Note that here we are not talking about devaluation – that’s what’s going on with the dollar, euro and sterling. We are talking about an upward revaluation, because the markets demand it. At the risk of oversimplifying, I’ve often said that a country’s currency is rather like shares in its overall economy. Singapore is going up, while the ‘developed’ world is in a dreadful downward spiral, leading to ever more desperate measures such as currency controls.

By the way, to sidetrack for a moment, a few people have sent me for comment pieces by other writers disagreeing with my recent articles interpreting the HIRE Act’s provisions as capital or currency controls – including some opinions by highly respected analysts. It seems to me these analysts don’t get my point: Yes I know these don’t look like currency controls! They are certainly not typical old-fashioned exchange controls. The Obama administration may be stupid and arrogant enough to believe they can control foreign banks, but they are not so stupid as to try to introduce Venezuelan style currency controls. No my friends…. these are stealth or back door currency controls specifically hidden under other justifications.

» **Available data**:
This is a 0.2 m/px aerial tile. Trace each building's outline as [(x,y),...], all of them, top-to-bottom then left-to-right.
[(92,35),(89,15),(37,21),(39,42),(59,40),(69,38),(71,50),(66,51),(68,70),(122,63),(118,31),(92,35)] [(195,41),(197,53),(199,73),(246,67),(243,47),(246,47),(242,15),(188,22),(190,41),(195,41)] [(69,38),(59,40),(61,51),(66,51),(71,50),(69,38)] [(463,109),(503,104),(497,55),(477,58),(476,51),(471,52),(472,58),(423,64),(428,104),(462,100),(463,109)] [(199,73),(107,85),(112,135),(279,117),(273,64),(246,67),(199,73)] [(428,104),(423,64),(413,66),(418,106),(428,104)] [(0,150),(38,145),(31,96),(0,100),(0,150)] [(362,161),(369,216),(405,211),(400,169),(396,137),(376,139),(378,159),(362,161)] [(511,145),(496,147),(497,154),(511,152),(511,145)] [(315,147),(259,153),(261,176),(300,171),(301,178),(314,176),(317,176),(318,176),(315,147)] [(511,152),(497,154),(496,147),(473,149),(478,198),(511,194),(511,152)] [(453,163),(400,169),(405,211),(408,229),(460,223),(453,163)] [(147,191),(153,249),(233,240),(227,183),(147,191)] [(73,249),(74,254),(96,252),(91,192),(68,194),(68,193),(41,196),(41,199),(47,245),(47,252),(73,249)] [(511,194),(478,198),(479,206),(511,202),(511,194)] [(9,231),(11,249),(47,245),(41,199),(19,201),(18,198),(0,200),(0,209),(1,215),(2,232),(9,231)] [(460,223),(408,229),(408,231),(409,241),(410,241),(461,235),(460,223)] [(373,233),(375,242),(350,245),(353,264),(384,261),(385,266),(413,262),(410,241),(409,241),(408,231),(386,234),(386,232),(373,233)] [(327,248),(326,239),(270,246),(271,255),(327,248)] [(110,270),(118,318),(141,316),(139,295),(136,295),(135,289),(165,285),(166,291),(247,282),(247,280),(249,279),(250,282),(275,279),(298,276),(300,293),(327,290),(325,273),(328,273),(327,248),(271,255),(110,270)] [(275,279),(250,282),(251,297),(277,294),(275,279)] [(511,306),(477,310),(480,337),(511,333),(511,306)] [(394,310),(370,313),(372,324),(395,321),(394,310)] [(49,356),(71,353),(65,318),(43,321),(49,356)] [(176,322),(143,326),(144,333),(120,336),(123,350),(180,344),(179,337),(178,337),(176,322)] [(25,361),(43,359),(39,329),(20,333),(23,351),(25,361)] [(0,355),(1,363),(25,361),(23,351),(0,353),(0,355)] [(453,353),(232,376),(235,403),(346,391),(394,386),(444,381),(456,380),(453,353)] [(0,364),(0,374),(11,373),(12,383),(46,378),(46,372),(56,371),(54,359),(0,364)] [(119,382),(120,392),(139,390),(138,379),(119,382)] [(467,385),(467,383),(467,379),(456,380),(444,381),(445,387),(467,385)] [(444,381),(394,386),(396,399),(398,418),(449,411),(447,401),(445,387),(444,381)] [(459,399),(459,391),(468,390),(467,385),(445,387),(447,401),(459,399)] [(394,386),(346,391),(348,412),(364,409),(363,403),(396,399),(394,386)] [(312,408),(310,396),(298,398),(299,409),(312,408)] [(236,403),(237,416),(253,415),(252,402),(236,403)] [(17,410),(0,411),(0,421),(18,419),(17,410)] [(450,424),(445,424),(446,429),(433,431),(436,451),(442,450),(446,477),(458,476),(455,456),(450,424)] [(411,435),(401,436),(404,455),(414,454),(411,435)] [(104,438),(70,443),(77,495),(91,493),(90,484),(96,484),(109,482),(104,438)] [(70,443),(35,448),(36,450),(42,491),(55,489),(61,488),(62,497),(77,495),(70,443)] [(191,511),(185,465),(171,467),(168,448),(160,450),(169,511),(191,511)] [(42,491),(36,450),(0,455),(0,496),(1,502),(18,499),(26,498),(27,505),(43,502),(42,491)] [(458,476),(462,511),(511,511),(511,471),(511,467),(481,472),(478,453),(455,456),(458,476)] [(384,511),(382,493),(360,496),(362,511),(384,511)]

» **Directions**: Set down word for word the stretch of the currency passage from "By the way, to" through "under other justifications.". Please work only from the currency passage and not from the listing.

» **Correct output**:
By the way, to sidetrack for a moment, a few people have sent me for comment pieces by other writers disagreeing with my recent articles interpreting the HIRE Act’s provisions as capital or currency controls – including some opinions by highly respected analysts. It seems to me these analysts don’t get my point: Yes I know these don’t look like currency controls! They are certainly not typical old-fashioned exchange controls. The Obama administration may be stupid and arrogant enough to believe they can control foreign banks, but they are not so stupid as to try to introduce Venezuelan style currency controls. No my friends…. these are stealth or back door currency controls specifically hidden under other justifications.